## AVEC CES INFORMATIONS
1. D'après le texte sur la procédure visant la marque DANIEL & Dessin, en liaison avec quel produit cette marque est-elle enregistrée ?
2. Poursuivez le texte sur la procédure visant la marque DANIEL & Dessin en partant de sa dernière phrase.

## TEXTE À ANALYSER
PROCÉDURE EN VERTU DE L’ARTICLE 45

MARQUE DE COMMERCE : DANIEL & Dessin

NO DENREGISTREMENT : LMC 354,264

 

 

 

Le 15 janvier 2001, à la demande de Cassels Brock & Blackwell LLP, le registraire a donné l’avis prévu à l’article 45 à Montorsi Francesco E Figli - S.p.A. (Montorsi Francesco), le propriétaire inscrit de la marque de commerce enregistrée mentionnée ci‑dessus.

 

La marque de commerce DANIEL & Dessin (figurant ci‑dessous) est enregistrée en ce qui concerne son emploi en liaison avec le jambon San Daniele.

L’article 45 de la Loi sur les marques de commerce exige que le propriétaire inscrit de la marque de commerce établisse que celle‑ci a été employée au Canada en liaison avec chacune des marchandises ou chacun des services que spécifie l’enregistrement, à un moment quelconque au cours des trois ans précédant la date de l’avis ou, à défaut, la date où elle a été employée en dernier lieu et la raison de son défaut d’emploi depuis cette date. La période pertinente en l’espèce s’étend du 15 janvier 1998 au 15 janvier 2001.

## DONNÉES PRÉSENTÉES
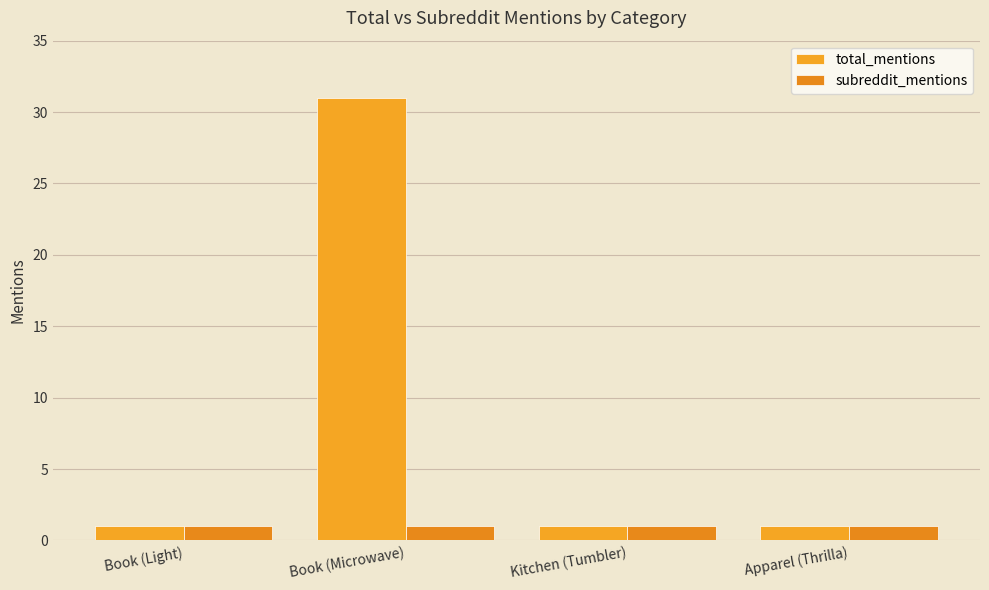

List the series in order of their peak value, lowest first.

subreddit_mentions, total_mentions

## RÉPONSES ATTENDUES
1. Le jambon San Daniele.

2.
 

L’affidavit et l’affidavit complémentaire de Didoné Donato, accompagnés de pièces, ont été produits en réponse à l’avis. Chaque partie a produit un mémoire écrit et était représentée à l’audience.

 

Dans son premier affidavit, M. Donato indique qu’il est le directeur du marketing de Montorsi Francesco et que l’entreprise est devenue propriétaire de la marque de commerce enregistrée le 31 décembre 1994, à la suite de la réorganisation du propriétaire inscrit original et de la fusion de la société ayant résulté de cette réorganisation.

 

Le jambon San Daniele est une spécialité de la région de Frioul‑Vénétie‑Julienne, en Italie. La Communauté européenne lui a accordé la certification « Appellation d’origine protégée » en 1996. M. Donato déclare, au paragraphe 5 de son affidavit, que seuls les membres du consortium du jambon San Daniele sont autorisés à en faire la vente. Ce consortium a été établi en 1970 afin de garantir l’intégrité régionale du jambon San Daniele et de faire en sorte que celui‑ci soit produit conformément à certaines méthodes et soit assujetti à des mesures de contrôle spéciales visant à en maintenir la qualité particulière. M. Donato indique, au paragraphe 12, que Montorsi Francesco est membre du consortium.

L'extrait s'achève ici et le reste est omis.